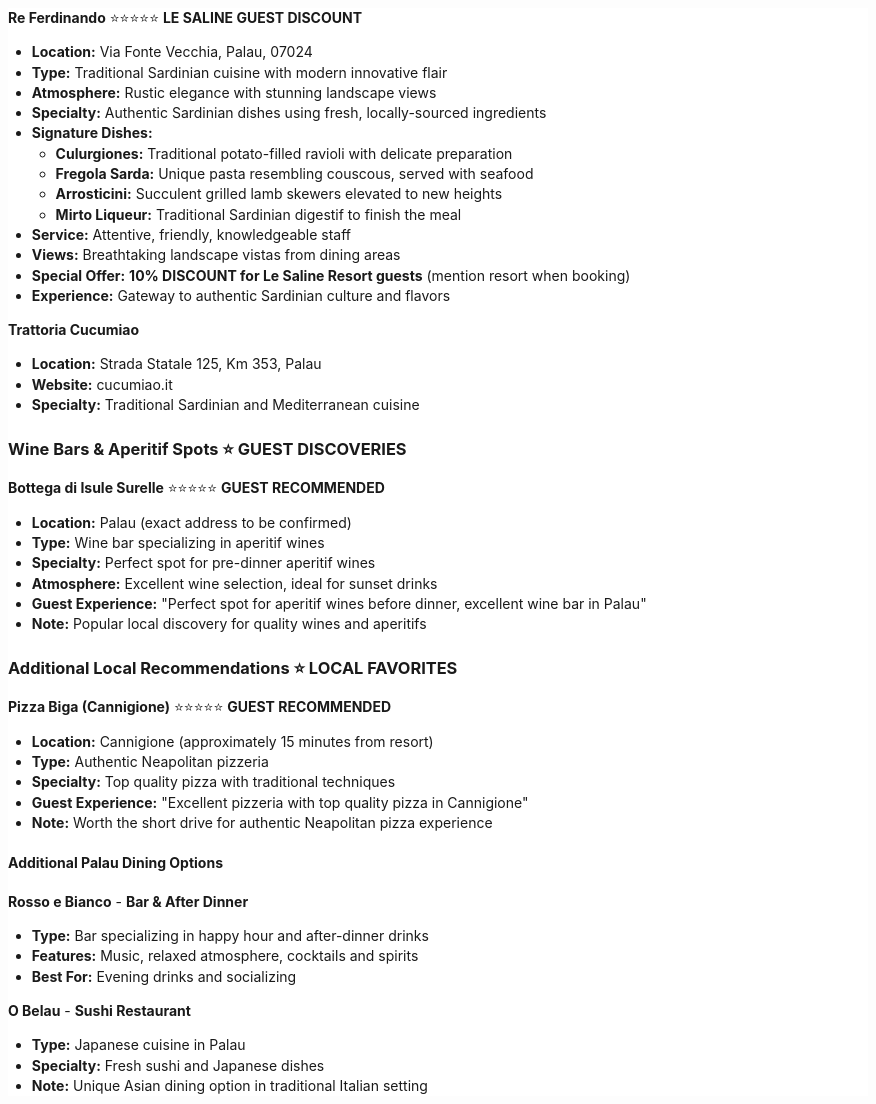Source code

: **Re Ferdinando** ⭐⭐⭐⭐⭐ **LE SALINE GUEST DISCOUNT**

- **Location:** Via Fonte Vecchia, Palau, 07024
- **Type:** Traditional Sardinian cuisine with modern innovative flair
- **Atmosphere:** Rustic elegance with stunning landscape views
- **Specialty:** Authentic Sardinian dishes using fresh, locally-sourced ingredients
- **Signature Dishes:**
  - **Culurgiones:** Traditional potato-filled ravioli with delicate preparation
  - **Fregola Sarda:** Unique pasta resembling couscous, served with seafood
  - **Arrosticini:** Succulent grilled lamb skewers elevated to new heights
  - **Mirto Liqueur:** Traditional Sardinian digestif to finish the meal
- **Service:** Attentive, friendly, knowledgeable staff
- **Views:** Breathtaking landscape vistas from dining areas
- **Special Offer:** **10% DISCOUNT for Le Saline Resort guests** (mention resort when booking)
- **Experience:** Gateway to authentic Sardinian culture and flavors

**Trattoria Cucumiao**

- **Location:** Strada Statale 125, Km 353, Palau
- **Website:** cucumiao.it
- **Specialty:** Traditional Sardinian and Mediterranean cuisine

### Wine Bars & Aperitif Spots ⭐ **GUEST DISCOVERIES**

**Bottega di Isule Surelle** ⭐⭐⭐⭐⭐ **GUEST RECOMMENDED**

- **Location:** Palau (exact address to be confirmed)
- **Type:** Wine bar specializing in aperitif wines
- **Specialty:** Perfect spot for pre-dinner aperitif wines
- **Atmosphere:** Excellent wine selection, ideal for sunset drinks
- **Guest Experience:** "Perfect spot for aperitif wines before dinner, excellent wine bar in Palau"
- **Note:** Popular local discovery for quality wines and aperitifs

### Additional Local Recommendations ⭐ **LOCAL FAVORITES**

**Pizza Biga (Cannigione)** ⭐⭐⭐⭐⭐ **GUEST RECOMMENDED**

- **Location:** Cannigione (approximately 15 minutes from resort)
- **Type:** Authentic Neapolitan pizzeria
- **Specialty:** Top quality pizza with traditional techniques
- **Guest Experience:** "Excellent pizzeria with top quality pizza in Cannigione"
- **Note:** Worth the short drive for authentic Neapolitan pizza experience

#### **Additional Palau Dining Options**

**Rosso e Bianco** - **Bar & After Dinner**

- **Type:** Bar specializing in happy hour and after-dinner drinks
- **Features:** Music, relaxed atmosphere, cocktails and spirits
- **Best For:** Evening drinks and socializing

**O Belau** - **Sushi Restaurant**

- **Type:** Japanese cuisine in Palau
- **Specialty:** Fresh sushi and Japanese dishes
- **Note:** Unique Asian dining option in traditional Italian setting
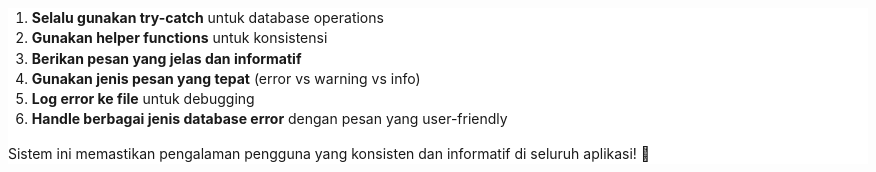 1. **Selalu gunakan try-catch** untuk database operations
2. **Gunakan helper functions** untuk konsistensi
3. **Berikan pesan yang jelas dan informatif**
4. **Gunakan jenis pesan yang tepat** (error vs warning vs info)
5. **Log error ke file** untuk debugging
6. **Handle berbagai jenis database error** dengan pesan yang user-friendly

Sistem ini memastikan pengalaman pengguna yang konsisten dan informatif di seluruh aplikasi! 🚀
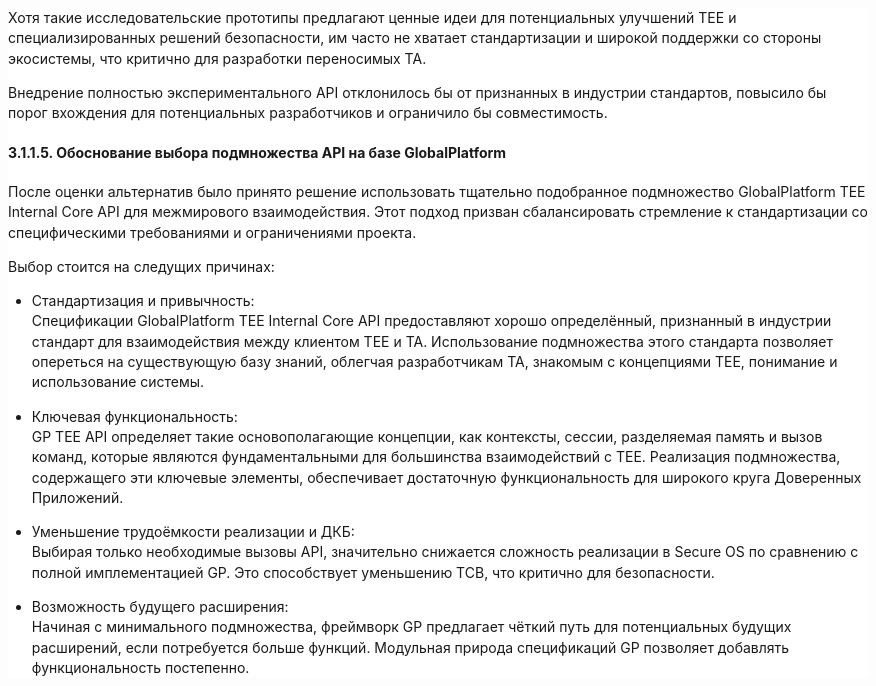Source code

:    Хотя такие исследовательские прототипы
   предлагают ценные идеи для потенциальных улучшений TEE
   и специализированных решений безопасности,
   им часто не хватает стандартизации
   и широкой поддержки со стороны экосистемы,
   что критично для разработки переносимых TA.

   Внедрение полностью экспериментального API
   отклонилось бы от признанных в индустрии стандартов,
   повысило бы порог вхождения для потенциальных разработчиков
   и ограничило бы совместимость.

   #### 3.1.1.5. Обоснование выбора подмножества API на базе GlobalPlatform

   После оценки альтернатив было принято решение
   использовать тщательно подобранное подмножество
   GlobalPlatform TEE Internal Core API
   для межмирового взаимодействия.
   Этот подход призван сбалансировать стремление
   к стандартизации со специфическими требованиями
   и ограничениями проекта.

   Выбор стоится на следущих причинах:

  - Стандартизация и привычность: <br>
    Спецификации GlobalPlatform TEE Internal Core API
    предоставляют хорошо определённый,
    признанный в индустрии стандарт
    для взаимодействия между клиентом TEE и TA.
    Использование подмножества этого стандарта
    позволяет опереться на существующую базу знаний,
    облегчая разработчикам TA,
    знакомым с концепциями TEE,
    понимание и использование системы.

  - Ключевая функциональность: <br>
    GP TEE API определяет такие основополагающие концепции,
    как контексты, сессии, разделяемая память и вызов команд,
    которые являются фундаментальными
    для большинства взаимодействий с TEE.
    Реализация подмножества, содержащего эти ключевые элементы,
    обеспечивает достаточную функциональность
    для широкого круга Доверенных Приложений.

  - Уменьшение трудоёмкости реализации и ДКБ: <br>
    Выбирая только необходимые вызовы API,
    значительно снижается сложность реализации
    в Secure OS по сравнению с полной имплементацией GP.
    Это способствует уменьшению TCB,
    что критично для безопасности.

  - Возможность будущего расширения: <br>
    Начиная с минимального подмножества,
    фреймворк GP предлагает чёткий путь
    для потенциальных будущих расширений,
    если потребуется больше функций.
    Модульная природа спецификаций GP
    позволяет добавлять функциональность постепенно.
○ ○ ○
## TRY IT
Within the data above, pick out all lines holding the word "подмножества".

## SOLUTION TO THE PROBLEM
   #### 3.1.1.5. Обоснование выбора подмножества API на базе GlobalPlatform
    Использование подмножества этого стандарта
    Реализация подмножества, содержащего эти ключевые элементы,
    Начиная с минимального подмножества,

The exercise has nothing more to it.